▶ WORK INSTRUCTIONS: Every line below that includes the word "diapers" needs to be copied.

------------------------------------------------------------------------

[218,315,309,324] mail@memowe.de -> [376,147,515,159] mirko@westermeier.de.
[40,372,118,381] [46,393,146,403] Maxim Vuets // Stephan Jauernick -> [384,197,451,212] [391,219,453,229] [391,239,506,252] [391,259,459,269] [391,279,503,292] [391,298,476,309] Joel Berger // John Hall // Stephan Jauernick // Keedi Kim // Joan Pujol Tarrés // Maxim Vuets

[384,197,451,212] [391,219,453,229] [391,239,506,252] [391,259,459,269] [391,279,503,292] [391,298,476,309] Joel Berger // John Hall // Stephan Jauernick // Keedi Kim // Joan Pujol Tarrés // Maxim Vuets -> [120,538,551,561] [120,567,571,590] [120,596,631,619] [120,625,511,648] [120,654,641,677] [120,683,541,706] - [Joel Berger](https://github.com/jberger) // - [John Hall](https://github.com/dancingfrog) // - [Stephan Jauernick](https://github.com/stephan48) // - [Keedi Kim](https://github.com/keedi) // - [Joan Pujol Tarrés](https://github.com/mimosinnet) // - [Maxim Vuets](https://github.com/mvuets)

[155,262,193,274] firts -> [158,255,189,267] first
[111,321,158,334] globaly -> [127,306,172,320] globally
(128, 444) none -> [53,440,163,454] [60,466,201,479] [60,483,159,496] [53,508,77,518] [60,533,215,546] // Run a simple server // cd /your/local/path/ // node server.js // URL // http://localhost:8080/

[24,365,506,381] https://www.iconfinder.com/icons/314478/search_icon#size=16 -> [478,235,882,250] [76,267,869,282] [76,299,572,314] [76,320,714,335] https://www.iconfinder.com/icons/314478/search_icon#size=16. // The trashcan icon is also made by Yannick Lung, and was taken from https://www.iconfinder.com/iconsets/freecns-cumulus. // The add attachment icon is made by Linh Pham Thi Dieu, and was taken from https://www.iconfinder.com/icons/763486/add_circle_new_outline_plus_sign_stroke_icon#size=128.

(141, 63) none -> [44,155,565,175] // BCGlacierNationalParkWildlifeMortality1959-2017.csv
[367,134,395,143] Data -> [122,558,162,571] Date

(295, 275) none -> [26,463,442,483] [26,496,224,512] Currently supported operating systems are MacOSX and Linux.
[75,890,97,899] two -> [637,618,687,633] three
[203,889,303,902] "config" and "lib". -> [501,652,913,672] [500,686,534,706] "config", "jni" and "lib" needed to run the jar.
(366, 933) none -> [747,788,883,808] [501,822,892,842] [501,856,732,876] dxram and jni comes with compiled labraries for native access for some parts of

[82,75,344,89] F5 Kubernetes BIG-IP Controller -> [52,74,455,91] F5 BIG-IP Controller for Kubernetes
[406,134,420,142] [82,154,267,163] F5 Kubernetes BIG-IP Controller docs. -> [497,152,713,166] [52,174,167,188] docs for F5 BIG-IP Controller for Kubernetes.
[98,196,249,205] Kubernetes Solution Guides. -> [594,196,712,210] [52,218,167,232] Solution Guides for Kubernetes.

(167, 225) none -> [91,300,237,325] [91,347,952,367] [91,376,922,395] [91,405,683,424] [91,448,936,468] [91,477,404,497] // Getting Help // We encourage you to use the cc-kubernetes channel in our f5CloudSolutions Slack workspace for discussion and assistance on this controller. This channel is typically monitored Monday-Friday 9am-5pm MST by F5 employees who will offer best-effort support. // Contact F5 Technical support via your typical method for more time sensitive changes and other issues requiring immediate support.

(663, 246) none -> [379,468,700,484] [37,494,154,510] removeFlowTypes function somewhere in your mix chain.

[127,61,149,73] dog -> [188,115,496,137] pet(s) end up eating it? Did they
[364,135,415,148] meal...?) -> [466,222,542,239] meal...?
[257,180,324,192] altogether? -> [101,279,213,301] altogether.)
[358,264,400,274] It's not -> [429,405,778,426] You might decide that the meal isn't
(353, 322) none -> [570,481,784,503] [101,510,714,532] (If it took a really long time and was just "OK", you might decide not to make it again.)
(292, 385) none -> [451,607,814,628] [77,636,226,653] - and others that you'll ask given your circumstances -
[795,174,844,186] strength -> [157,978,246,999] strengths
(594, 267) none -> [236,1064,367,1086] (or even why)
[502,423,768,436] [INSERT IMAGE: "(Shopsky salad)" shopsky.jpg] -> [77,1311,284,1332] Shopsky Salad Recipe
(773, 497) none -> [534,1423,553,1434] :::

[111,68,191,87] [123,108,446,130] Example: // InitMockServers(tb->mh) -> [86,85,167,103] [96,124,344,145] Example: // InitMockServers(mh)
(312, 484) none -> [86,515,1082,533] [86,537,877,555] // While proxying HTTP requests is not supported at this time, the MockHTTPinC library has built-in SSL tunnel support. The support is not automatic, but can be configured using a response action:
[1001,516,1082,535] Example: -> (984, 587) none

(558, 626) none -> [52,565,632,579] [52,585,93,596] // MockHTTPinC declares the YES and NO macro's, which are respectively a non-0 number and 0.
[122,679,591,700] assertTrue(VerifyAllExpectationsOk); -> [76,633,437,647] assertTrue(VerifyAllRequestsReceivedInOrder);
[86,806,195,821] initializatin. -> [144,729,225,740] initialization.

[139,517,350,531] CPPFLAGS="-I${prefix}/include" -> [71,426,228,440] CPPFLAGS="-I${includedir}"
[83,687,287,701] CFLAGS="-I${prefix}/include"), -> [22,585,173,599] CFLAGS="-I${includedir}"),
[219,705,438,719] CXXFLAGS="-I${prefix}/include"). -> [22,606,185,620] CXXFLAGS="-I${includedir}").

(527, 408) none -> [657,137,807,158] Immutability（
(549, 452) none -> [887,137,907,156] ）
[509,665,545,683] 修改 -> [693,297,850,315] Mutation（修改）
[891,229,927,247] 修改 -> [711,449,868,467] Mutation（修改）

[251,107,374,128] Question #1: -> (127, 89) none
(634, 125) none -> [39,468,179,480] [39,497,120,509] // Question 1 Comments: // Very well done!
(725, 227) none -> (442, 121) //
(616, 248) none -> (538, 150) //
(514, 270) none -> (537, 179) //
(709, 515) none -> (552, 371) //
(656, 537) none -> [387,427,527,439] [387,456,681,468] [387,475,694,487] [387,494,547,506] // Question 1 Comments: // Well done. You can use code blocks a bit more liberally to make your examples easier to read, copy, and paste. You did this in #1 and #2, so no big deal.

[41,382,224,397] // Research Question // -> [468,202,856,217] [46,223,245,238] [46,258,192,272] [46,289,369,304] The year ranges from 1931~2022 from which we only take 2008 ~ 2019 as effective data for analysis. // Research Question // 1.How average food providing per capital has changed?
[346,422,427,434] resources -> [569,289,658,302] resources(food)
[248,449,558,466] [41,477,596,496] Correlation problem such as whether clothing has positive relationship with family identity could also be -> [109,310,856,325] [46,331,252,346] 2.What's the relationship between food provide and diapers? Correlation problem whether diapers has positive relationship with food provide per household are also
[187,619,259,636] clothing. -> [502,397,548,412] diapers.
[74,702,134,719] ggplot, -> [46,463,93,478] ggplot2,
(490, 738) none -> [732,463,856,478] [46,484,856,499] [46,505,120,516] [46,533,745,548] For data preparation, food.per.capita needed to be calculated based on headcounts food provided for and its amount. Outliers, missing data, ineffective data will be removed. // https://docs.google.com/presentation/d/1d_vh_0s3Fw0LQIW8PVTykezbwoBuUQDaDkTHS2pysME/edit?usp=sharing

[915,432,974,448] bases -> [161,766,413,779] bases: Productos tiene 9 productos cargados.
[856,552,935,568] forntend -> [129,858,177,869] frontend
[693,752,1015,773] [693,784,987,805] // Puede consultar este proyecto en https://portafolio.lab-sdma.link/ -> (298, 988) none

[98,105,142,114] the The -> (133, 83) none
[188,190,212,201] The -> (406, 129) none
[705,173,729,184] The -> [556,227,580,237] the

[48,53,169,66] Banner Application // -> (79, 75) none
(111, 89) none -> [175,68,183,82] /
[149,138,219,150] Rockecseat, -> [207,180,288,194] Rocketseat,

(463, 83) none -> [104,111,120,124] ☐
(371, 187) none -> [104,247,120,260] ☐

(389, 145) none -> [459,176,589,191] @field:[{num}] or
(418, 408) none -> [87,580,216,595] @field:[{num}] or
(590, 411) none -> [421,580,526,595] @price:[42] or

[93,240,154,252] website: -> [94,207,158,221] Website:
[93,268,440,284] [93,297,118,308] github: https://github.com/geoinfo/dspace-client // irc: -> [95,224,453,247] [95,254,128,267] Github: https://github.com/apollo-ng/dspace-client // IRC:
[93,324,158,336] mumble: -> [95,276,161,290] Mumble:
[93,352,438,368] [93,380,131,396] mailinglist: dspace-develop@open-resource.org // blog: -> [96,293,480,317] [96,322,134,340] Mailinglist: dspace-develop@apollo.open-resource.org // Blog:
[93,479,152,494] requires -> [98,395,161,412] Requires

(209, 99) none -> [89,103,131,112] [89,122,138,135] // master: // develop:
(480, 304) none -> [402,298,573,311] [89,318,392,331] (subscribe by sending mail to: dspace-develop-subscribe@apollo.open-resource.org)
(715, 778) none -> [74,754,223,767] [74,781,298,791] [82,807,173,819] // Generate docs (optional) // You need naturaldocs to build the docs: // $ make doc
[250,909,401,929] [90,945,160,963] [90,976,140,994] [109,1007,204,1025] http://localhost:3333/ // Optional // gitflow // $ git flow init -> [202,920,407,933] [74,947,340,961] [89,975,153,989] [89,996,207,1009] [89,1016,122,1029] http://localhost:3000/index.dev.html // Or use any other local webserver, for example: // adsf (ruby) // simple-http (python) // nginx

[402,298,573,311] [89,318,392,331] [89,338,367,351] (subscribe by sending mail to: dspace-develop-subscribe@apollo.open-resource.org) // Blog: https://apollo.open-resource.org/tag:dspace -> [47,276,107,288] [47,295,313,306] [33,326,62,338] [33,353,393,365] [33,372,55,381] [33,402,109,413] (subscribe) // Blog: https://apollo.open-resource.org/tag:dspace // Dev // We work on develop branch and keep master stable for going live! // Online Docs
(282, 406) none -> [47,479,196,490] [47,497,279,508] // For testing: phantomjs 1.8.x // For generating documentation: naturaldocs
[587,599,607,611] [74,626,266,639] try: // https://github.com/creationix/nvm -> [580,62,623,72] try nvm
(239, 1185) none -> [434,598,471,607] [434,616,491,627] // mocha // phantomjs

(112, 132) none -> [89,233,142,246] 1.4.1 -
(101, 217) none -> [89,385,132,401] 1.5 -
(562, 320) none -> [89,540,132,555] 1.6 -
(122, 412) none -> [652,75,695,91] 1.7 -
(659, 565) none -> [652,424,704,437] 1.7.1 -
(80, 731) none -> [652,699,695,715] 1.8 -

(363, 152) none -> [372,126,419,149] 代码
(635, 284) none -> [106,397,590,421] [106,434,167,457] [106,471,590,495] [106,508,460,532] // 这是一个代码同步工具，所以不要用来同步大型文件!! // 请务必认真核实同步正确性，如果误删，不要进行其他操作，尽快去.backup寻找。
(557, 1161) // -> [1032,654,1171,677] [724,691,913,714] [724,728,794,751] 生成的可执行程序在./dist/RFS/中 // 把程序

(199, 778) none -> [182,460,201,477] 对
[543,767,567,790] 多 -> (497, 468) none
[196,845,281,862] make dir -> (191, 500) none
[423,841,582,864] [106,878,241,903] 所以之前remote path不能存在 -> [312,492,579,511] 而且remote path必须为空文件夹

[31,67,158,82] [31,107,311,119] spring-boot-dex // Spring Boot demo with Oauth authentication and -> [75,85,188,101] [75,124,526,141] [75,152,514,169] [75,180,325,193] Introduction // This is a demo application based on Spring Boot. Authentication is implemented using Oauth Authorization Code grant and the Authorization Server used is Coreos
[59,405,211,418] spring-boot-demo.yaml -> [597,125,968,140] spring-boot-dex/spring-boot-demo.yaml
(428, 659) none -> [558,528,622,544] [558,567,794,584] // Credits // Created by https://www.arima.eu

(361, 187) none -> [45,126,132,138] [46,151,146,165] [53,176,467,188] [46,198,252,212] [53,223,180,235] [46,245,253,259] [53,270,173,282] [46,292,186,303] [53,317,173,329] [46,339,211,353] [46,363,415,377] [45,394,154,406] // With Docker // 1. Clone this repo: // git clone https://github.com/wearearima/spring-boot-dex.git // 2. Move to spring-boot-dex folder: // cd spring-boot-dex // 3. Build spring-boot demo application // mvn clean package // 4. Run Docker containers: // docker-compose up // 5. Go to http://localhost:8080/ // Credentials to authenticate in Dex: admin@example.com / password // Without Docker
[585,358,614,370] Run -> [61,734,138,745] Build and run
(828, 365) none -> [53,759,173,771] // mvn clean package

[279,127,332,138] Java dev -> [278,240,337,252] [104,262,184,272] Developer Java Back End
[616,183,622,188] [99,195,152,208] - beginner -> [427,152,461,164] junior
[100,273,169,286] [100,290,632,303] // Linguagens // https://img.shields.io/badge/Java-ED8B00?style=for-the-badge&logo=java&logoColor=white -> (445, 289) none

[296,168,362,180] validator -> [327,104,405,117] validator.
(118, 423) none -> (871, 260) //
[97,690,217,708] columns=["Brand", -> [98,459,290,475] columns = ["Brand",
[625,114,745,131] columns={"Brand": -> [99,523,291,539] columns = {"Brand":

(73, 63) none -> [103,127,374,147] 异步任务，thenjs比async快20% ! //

------------------------------------------------------------------------

▶ EXERCISE RESPONSE:
[248,449,558,466] [41,477,596,496] Correlation problem such as whether clothing has positive relationship with family identity could also be -> [109,310,856,325] [46,331,252,346] 2.What's the relationship between food provide and diapers? Correlation problem whether diapers has positive relationship with food provide per household are also
[187,619,259,636] clothing. -> [502,397,548,412] diapers.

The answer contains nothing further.